**Exercise prompt:**
Tally the lines containing "documentclass" in this data. Respond with the tally alone.

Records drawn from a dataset

%%

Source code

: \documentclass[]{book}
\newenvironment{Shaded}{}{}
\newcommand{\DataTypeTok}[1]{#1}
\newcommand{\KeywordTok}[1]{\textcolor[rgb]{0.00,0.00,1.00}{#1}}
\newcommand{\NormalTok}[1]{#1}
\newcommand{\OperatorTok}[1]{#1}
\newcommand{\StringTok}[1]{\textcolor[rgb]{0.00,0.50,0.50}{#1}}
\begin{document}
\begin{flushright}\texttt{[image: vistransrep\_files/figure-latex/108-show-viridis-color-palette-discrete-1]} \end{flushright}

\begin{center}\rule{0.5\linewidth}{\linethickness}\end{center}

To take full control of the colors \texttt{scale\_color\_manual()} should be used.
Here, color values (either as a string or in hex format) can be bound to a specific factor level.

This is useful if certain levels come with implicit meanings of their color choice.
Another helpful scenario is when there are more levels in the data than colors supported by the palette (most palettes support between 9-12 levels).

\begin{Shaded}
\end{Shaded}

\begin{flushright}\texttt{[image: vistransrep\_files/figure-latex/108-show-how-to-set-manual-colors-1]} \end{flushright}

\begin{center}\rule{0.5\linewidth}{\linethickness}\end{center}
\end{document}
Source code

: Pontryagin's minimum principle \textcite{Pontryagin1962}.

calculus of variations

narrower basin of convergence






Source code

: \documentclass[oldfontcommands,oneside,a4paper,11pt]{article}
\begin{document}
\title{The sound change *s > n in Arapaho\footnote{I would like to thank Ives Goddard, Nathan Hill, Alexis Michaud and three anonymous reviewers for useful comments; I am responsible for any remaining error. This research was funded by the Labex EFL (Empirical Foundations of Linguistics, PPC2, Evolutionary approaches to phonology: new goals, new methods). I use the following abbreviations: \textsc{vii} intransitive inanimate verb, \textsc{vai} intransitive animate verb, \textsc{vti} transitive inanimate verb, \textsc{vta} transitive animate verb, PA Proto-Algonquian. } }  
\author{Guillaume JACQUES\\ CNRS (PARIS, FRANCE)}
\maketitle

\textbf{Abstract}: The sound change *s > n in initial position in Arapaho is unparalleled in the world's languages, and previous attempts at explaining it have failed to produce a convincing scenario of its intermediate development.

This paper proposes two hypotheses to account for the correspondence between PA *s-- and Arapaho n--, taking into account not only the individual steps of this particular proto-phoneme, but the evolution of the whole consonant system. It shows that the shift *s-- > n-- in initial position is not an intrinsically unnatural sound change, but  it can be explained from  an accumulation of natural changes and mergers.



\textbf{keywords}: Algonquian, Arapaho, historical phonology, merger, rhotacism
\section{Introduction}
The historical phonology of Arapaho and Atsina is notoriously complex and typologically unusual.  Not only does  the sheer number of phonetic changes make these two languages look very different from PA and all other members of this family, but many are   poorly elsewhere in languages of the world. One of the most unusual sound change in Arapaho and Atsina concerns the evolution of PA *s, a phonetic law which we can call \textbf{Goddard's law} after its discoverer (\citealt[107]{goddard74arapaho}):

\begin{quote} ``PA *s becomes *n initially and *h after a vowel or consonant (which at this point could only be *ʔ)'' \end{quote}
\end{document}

%%

**Response:**
2